8. The method of claim 1 wherein a self-degrading filter cake is formed.
9. A method comprising:
providing a fracturing fluid comprising an aqueous base fluid, a viscosifying agent, and a compliant dual-functional additive that acts as a fluid loss control agent and a breaker; and
introducing the fracturing fluid into at least a portion of a subterranean formation at a rate and pressure sufficient to create or enhance at least one or more fractures in the subterranean formation.
10. The method of claim 9 wherein the compliant dual-functional additive comprises an ester selected from the group consisting of: ethyl formate, propyl formate, butyl formate, amyl formate, anisyl formate, methyl acetate, propyl acetate, triacetin, butyl propionate, isoamyl propionate, ethyl lactate, methyl butyrate, ethyl isobutyrate, butyl isobutyrate, diethyl malonate, butyl ethyl malonate, dimethyl succinate, diethyl succinate, diethyl malate, diethyl tartrate, dimethyl tartrate, triethyl citrate, and any combination thereof.
11. The method of claim 9 wherein the compliant dual-functional additive degrades to form an acid, and the acid acts as a viscosity reducing agent for the fracturing fluid.
12. The method of claim 11 wherein the acid is selected from the group consisting of: formic acid, acetic acid, propionic acid, lactic acid, butyric acid, isobutyric acid, malonic acid, succinic acid, malic acid, tartaric acid, citric acid, and any combination thereof.
13. The method of claim 9 wherein the viscosifying agent is selected from the group consisting of a carboxymethylguar, a carboxymethylhydroxyethylguar, a carboxymethylhydroxypropylguar, a hydroxyethylcellulose, a carboxyethylcellulose, a carboxymethylcellulose, a carboxymethylhydroxyethylcellulose, diutan gum, a xanthan gum, a galactomannan, a cellulose derivative, a hydroxyethylguar, a hydroxypropylguar, scleroglucan, a wellan, a starch, an acrylamide, an acrylate and any derivative and combination thereof.
14. The method of claim 9 wherein the viscosifying agent is crosslinked.
15. A method comprising:
providing a treatment fluid comprising an aqueous base fluid, a viscosifying agent, and a compliant dual-functional additive that comprises a fluid loss control agent and a breaker;
introducing the treatment fluid into at least a portion of the subterranean formation; and
allowing the dual-functional additive to minimize fluid loss by obstructing at least one pore throat in the subterranean formation.

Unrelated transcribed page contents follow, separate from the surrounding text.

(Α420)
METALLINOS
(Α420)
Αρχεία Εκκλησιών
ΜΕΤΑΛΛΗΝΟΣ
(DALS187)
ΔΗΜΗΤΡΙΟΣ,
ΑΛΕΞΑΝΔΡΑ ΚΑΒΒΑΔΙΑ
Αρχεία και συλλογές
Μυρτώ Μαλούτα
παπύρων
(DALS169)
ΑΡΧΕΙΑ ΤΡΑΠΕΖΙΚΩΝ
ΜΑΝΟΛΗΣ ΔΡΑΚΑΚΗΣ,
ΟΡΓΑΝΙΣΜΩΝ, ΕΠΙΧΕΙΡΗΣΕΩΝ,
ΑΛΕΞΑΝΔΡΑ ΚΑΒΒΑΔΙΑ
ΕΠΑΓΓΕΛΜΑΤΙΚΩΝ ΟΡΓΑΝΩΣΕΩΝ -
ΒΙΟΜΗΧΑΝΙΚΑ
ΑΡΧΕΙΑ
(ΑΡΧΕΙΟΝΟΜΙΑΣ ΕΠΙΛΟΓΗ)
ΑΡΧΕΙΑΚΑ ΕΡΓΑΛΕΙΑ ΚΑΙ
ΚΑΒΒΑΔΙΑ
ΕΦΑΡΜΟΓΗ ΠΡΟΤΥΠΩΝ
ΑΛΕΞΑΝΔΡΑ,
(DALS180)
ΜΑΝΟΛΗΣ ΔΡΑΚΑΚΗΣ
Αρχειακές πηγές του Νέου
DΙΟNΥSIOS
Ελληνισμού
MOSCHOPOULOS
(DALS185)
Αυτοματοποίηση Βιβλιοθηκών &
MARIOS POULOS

16. The method of claim 15 wherein the compliant dual-functional additive comprises an ester selected from the group consisting of: ethyl formate, propyl formate, butyl formate, amyl formate, anisyl formate, methyl acetate, propyl acetate, triacetin, butyl propionate, isoamyl propionate, ethyl lactate, methyl butyrate, ethyl isobutyrate, butyl isobutyrate, diethyl malonate, butyl ethyl malonate, dimethyl succinate, diethyl succinate, diethyl malate, diethyl tartrate, dimethyl tartrate, triethyl citrate, and any combination thereof.

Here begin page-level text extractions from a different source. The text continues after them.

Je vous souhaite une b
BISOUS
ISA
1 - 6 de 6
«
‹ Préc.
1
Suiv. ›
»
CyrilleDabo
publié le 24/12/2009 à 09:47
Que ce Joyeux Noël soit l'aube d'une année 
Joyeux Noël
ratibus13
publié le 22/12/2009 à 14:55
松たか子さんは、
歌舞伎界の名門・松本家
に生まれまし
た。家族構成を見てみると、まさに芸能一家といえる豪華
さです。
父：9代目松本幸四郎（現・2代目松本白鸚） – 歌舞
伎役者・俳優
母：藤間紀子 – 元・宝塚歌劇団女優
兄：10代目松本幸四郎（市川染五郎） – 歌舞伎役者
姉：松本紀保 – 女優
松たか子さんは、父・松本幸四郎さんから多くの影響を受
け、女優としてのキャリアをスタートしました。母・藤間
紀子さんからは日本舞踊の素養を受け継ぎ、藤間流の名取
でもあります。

17. The method of claim 15 wherein the compliant dual-functional additive releases an acid and the acid interacts with the viscosifying agent so as to reduce the viscosity of the treatment fluid.
18. The method of claim 17 wherein the acid is selected from the group consisting of: formic acid, acetic acid, propionic acid, lactic acid, butyric acid, isobutyric acid, malonic acid, succinic acid, malic acid, tartaric acid, citric acid, and any combination thereof.
19. The method of claim 15 wherein the viscosifying agent is selected from the group consisting of: a carboxymethylguar, a carboxymethylhydroxyethylguar, a carboxymethylhydroxypropylguar, a hydroxyethylcellulose, a carboxyethylcellulose, a carboxymethylcellulose, a carboxymethylhydroxyethylcellulose, diutan gum, a xanthan gum, a galactomannan, a cellulose derivative, a hydroxyethylguar, a hydroxypropylguar, a scleroglucan, a wellan, a starch, an acrylamide, an acrylate and any derivative and combination thereof.
20. The method of claim 15 wherein a self-degrading filter cake is formed.